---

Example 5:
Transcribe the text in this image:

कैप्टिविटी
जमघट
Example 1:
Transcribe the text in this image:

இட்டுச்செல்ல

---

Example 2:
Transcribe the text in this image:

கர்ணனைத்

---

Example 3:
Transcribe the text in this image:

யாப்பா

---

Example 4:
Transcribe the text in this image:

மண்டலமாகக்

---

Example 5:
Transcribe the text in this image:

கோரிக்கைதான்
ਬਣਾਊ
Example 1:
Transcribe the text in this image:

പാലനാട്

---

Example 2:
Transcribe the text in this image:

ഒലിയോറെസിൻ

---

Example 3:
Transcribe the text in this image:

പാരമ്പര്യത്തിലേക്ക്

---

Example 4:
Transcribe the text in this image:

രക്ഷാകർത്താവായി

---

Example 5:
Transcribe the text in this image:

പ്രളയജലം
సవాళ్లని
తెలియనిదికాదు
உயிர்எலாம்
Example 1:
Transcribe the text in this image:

=======

Word for word, repeat the records above.

---

Example 5:
Transcribe the text in this image:

कैप्टिविटी
जमघट
Example 1:
Transcribe the text in this image:

இட்டுச்செல்ல

---

Example 2:
Transcribe the text in this image:

கர்ணனைத்

---

Example 3:
Transcribe the text in this image:

யாப்பா

---

Example 4:
Transcribe the text in this image:

மண்டலமாகக்

---

Example 5:
Transcribe the text in this image:

கோரிக்கைதான்
ਬਣਾਊ
Example 1:
Transcribe the text in this image:

പാലനാട്

---

Example 2:
Transcribe the text in this image:

ഒലിയോറെസിൻ

---

Example 3:
Transcribe the text in this image:

പാരമ്പര്യത്തിലേക്ക്

---

Example 4:
Transcribe the text in this image:

രക്ഷാകർത്താവായി

---

Example 5:
Transcribe the text in this image:

പ്രളയജലം
సవాళ్లని
తెలియనిదికాదు
உயிர்எலாம்
Example 1:
Transcribe the text in this image:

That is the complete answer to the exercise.